Oscar Wilder Underwood

1862-1929
Congressman, Statesman

Oscar Wilder Underwood, born in Louisville, Kentucky in 1862, was educated at the University of Virginia, graduating in 1881 and receiving his law degree in 1883. He moved to Alabama in 1884 becoming a resident of Birmingham. In 1886 he married Eugenia Massie of Virginia by whom he had two children: John Lewis and Oscar W., Jr. After the death of his wife in 1900, Mr. Underwood, four years later, married Bertha Woodward, daughter of prominent Birmingham resident Joseph H. Woodward. There were no children from this union.

Soon after moving to Birmingham, Oscar W. Underwood became chairman of the Democratic Executive Committee of the Ninth District and chaired the committee that adopted the present 1901 Constitution of Alabama. He was continuously reelected to the succeeding eight Congresses where he was a member of many important committees. He is credited with the Democratic "sweep" in 1910 and the election of Woodrow Wilson to the Presidency. Elected to the Senate in 1914 and in 1920, he became the majority leader of that body, the first Democrat since Henry Clay to have been the leader of his party in both houses of congress. He is remembered as the designer of the Underwood Tariff Act of 1913 and other history-making legislation. He was described as knowledgeable, alert and cool in the administration of his duties. Jointly with Senator John H. Bankhead he was responsible for the development of Muscle Shoals water power at Wilson Dam, for explosive nitrogen during wartime and for agricultural nitrogen in peace.

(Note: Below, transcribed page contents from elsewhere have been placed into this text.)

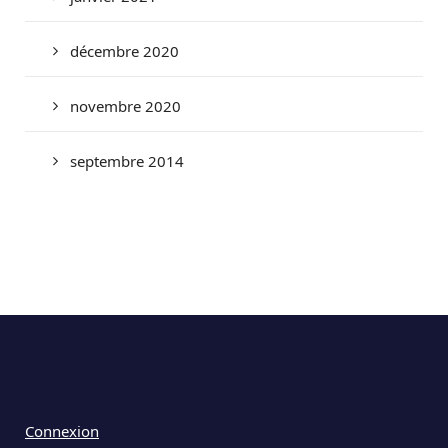
décembre 2020
novembre 2020
septembre 2014
Connexion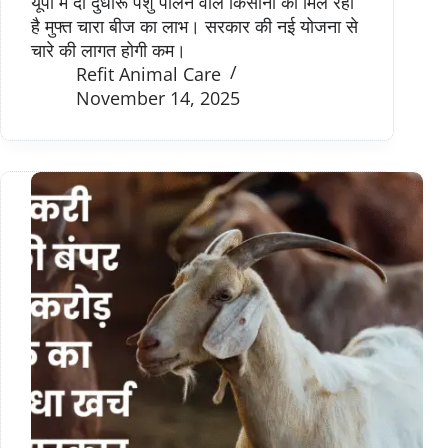
यूपी में दो दुधारू पशु पालने वाले किसानों को मिल रहा
है मुफ्त चारा बीज का लाभ। सरकार की नई योजना से
चारे की लागत होगी कम।
Refit Animal Care
November 14, 2025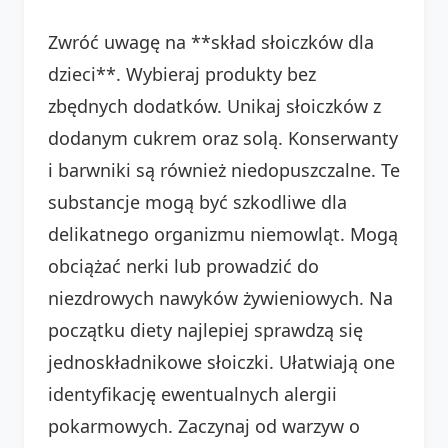
Zwróć uwagę na **skład słoiczków dla
dzieci**. Wybieraj produkty bez
zbędnych dodatków. Unikaj słoiczków z
dodanym cukrem oraz solą. Konserwanty
i barwniki są również niedopuszczalne. Te
substancje mogą być szkodliwe dla
delikatnego organizmu niemowląt. Mogą
obciążać nerki lub prowadzić do
niezdrowych nawyków żywieniowych. Na
początku diety najlepiej sprawdzą się
jednoskładnikowe słoiczki. Ułatwiają one
identyfikację ewentualnych alergii
pokarmowych. Zaczynaj od warzyw o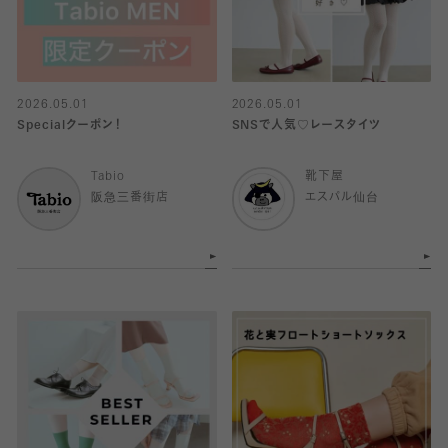
2026.05.01
2026.05.01
Specialクーポン！
SNSで人気♡レースタイツ
Tabio
靴下屋
阪急三番街店
エスパル仙台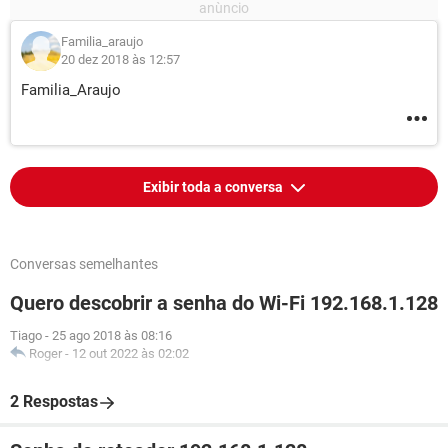
Familia_araujo
20 dez 2018 às 12:57
Familia_Araujo
Exibir toda a conversa
Conversas semelhantes
Quero descobrir a senha do Wi-Fi 192.168.1.128
Tiago
-
25 ago 2018 às 08:16
Roger
-
12 out 2022 às 02:02
2 Respostas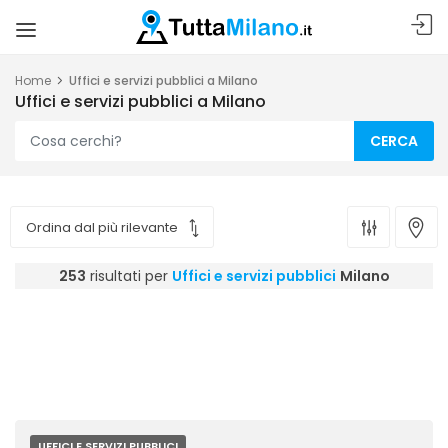
Home
Uffici e servizi pubblici a Milano
Uffici e servizi pubblici a Milano
CERCA
253
risultati per
Uffici e servizi pubblici
Milano
UFFICI E SERVIZI PUBBLICI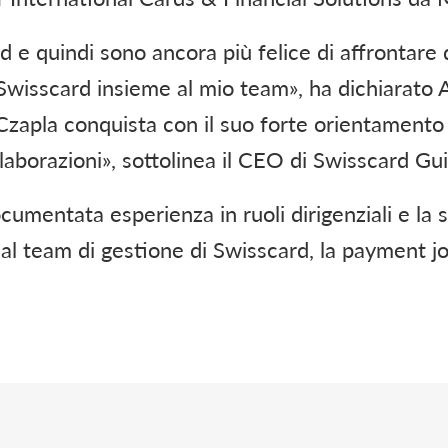
rd e quindi sono ancora più felice di affrontar
i Swisscard insieme al mio team», ha dichiarato
zapla conquista con il suo forte orientamento a
laborazioni», sottolinea il CEO di Swisscard Gu
cumentata esperienza in ruoli dirigenziali e la
l team di gestione di Swisscard, la payment jo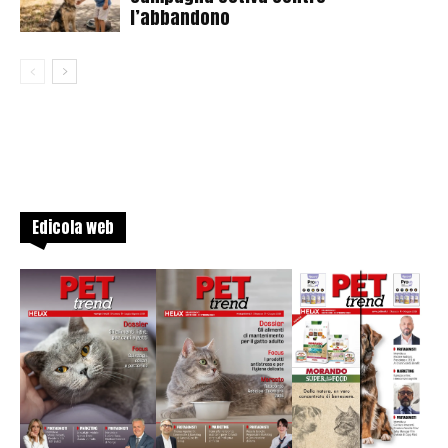
l’abbandono
Edicola web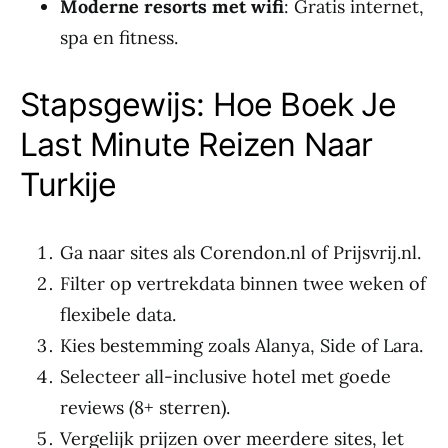
Moderne resorts met wifi
: Gratis internet,
spa en fitness.
Stapsgewijs: Hoe Boek Je
Last Minute Reizen Naar
Turkije
Ga naar sites als Corendon.nl of Prijsvrij.nl.
Filter op vertrekdata binnen twee weken of
flexibele data.
Kies bestemming zoals Alanya, Side of Lara.
Selecteer all-inclusive hotel met goede
reviews (8+ sterren).
Vergelijk prijzen over meerdere sites, let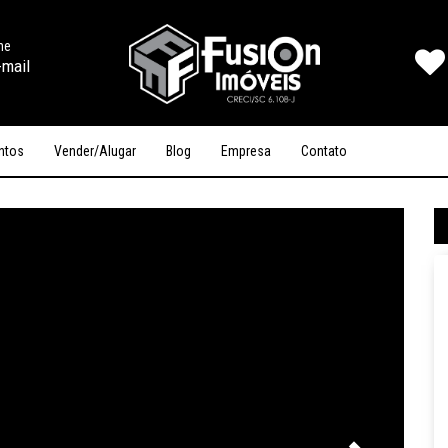
ine
-mail
ntos
Vender/Alugar
Blog
Empresa
Contato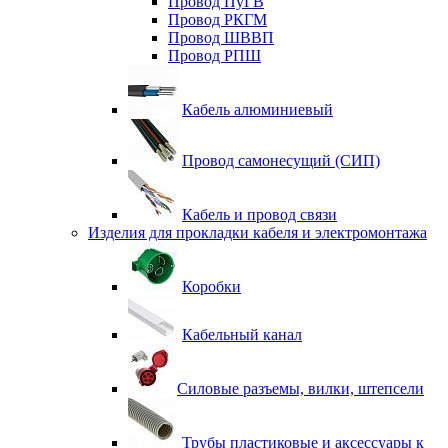
Провод ПуГВ
Провод РКГМ
Провод ШВВП
Провод РПШ
Кабель алюминиевый
Провод самонесущий (СИП)
Кабель и провод связи
Изделия для прокладки кабеля и электромонтажа
Коробки
Кабельный канал
Силовые разъемы, вилки, штепсели
Трубы пластиковые и аксессуары к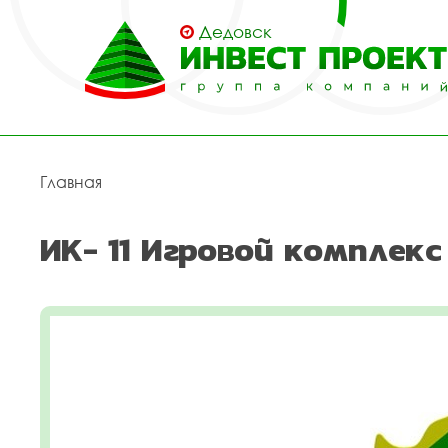
Дедовск
Главная
ИК- 11 Игровой комплекс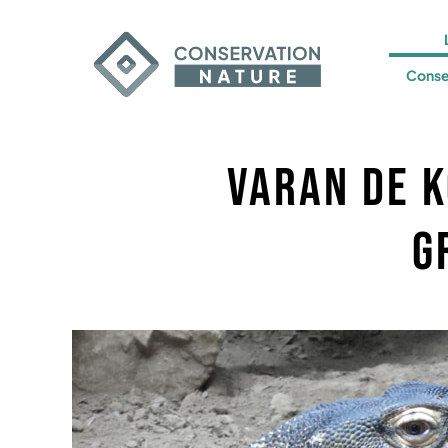
Conse
Varan de K
g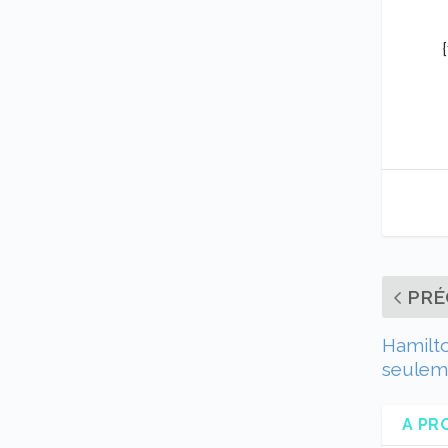
PRÉ
Hamilton
seuleme
A PR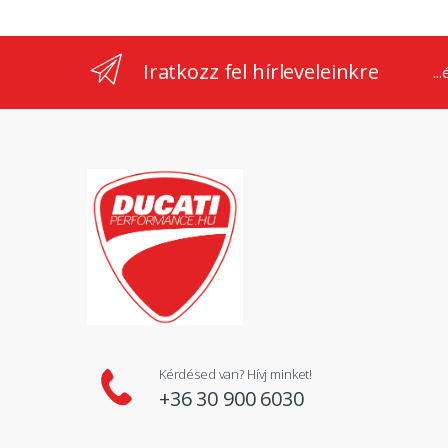
Iratkozz fel hírleveleinkre
..
Kérdésed van? Hívj minket!
+36 30 900 6030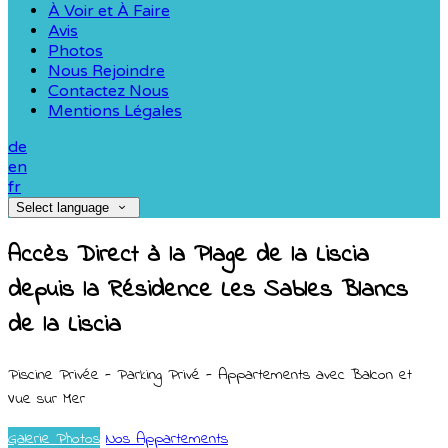
À Voir et À Faire
Avis
Photos
Nous Rejoindre
Contactez Nous
Mentions Légales
de
en
fr
Select language
Accès Direct à la Plage de la Liscia
depuis la Résidence Les Sables Blancs
de la Liscia
Piscine Privée - Parking Privé - Appartements avec Balcon et
Vue sur Mer
Galerie Photos
Nos Appartements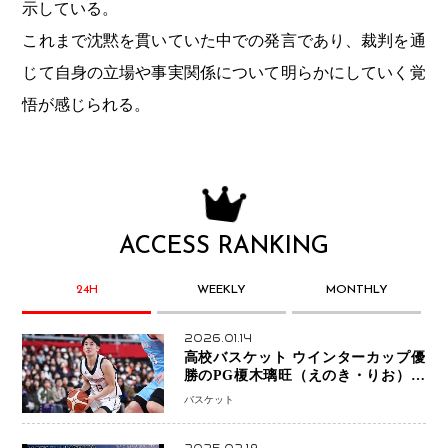
示している。
これまで沈黙を貫いていた中での発言であり、裁判を通
じて自身の立場や事実関係について明らかにしていく覚
悟が感じられる。
ACCESS RANKING
24H
WEEKLY
MONTHLY
2026.01.14
高校バスケット ウインターカップ優
勝のPG榎木璃旺（えのき・りお）が
プロの現場へ―。
バスケット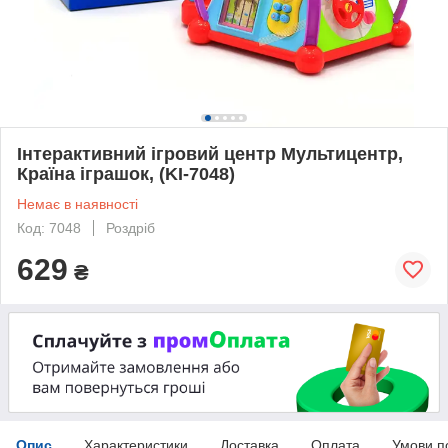
Інтерактивний ігровий центр Мультицентр,
Країна іграшок, (KI-7048)
Немає в наявності
Код: 7048
Роздріб
629
₴
Опис
Характеристики
Доставка
Оплата
Умови п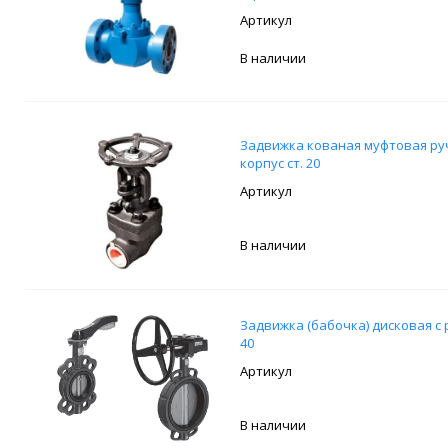
В наличии
Задвижка кованая муфтовая ручн
корпус ст. 20
В наличии
Задвижка (бабочка) дисковая c
40
В наличии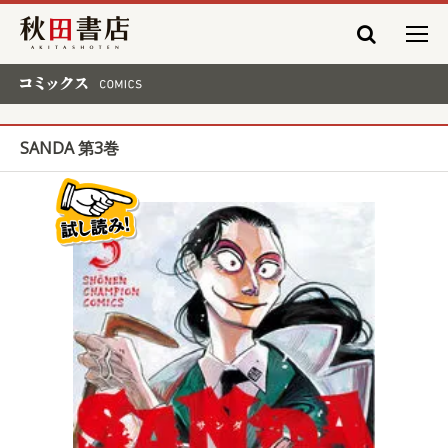
秋田書店
コミックス COMICS
SANDA 第3巻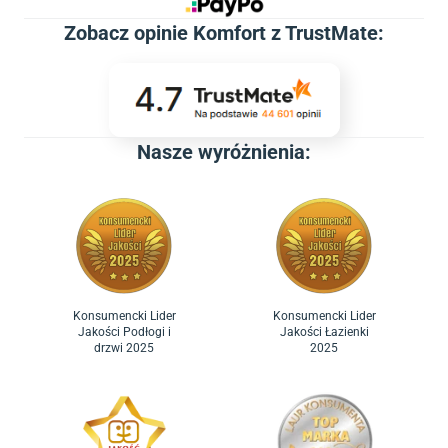
Zobacz
opinie Komfort z TrustMate
:
Nasze wyróżnienia:
Konsumencki Lider
Konsumencki Lider
Jakości Podłogi i
Jakości Łazienki
drzwi 2025
2025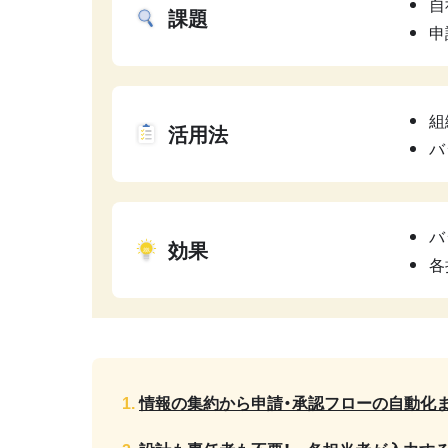
自
課題
申
組
活用法
バ
バ
効果
各
情報の集約から申請・承認フローの自動化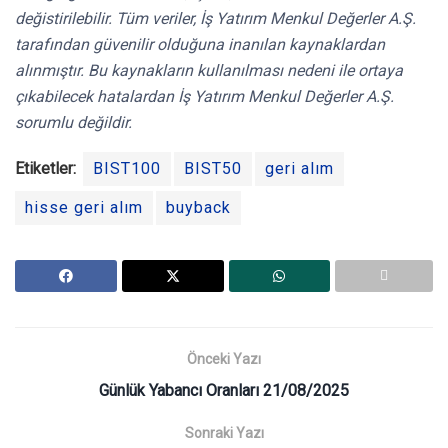
değistirilebilir. Tüm veriler, İş Yatırım Menkul Değerler A.Ş.
tarafından güvenilir olduğuna inanılan kaynaklardan
alınmıştır. Bu kaynakların kullanılması nedeni ile ortaya
çıkabilecek hatalardan İş Yatırım Menkul Değerler A.Ş.
sorumlu değildir.
Etiketler:
BIST100
BIST50
geri alım
hisse geri alım
buyback
Önceki Yazı
Günlük Yabancı Oranları 21/08/2025
Sonraki Yazı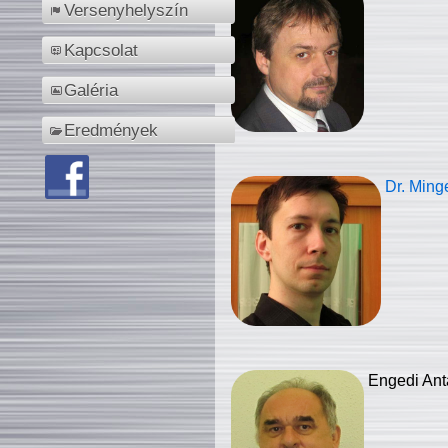
Versenyhelyszín
Kapcsolat
Galéria
Eredmények
Dr. Ming
Engedi Ant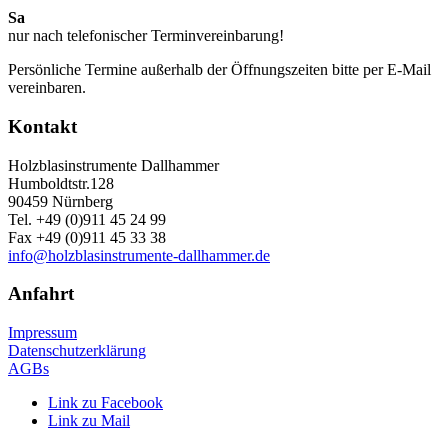
Sa
Startzeit auswählen
nur nach telefonischer Terminvereinbarung!
Persönliche Termine außerhalb der Öffnungszeiten bitte per E-Mail
vereinbaren.
Dauer des Termins
Kontakt
1 Stunden 00 Minuten
Was können wir für sie tun:
Holzblasinstrumente Dallhammer
Humboldtstr.128
90459 Nürnberg
Tel. +49 (0)911 45 24 99
Fax +49 (0)911 45 33 38
info@holzblasinstrumente-dallhammer.de
Anfahrt
Impressum
Datenschutzerklärung
AGBs
Link zu Facebook
Hiermit bestätige ich die
Datenschutzbestimmungen
Link zu Mail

Senator and Mrs. Underwood purchased Woodlawn Plantation, once owned by George Washington and located on the Potomac, fifteen miles from Washington, D.C. The Underwoods lived at Woodlawn during his later years. After the Senator's retirement he divided his time between there and Birmingham. He died in 1929.

Oscar Wilder Underwood was inducted into the Alabama Men's Hall of Fame in 1990.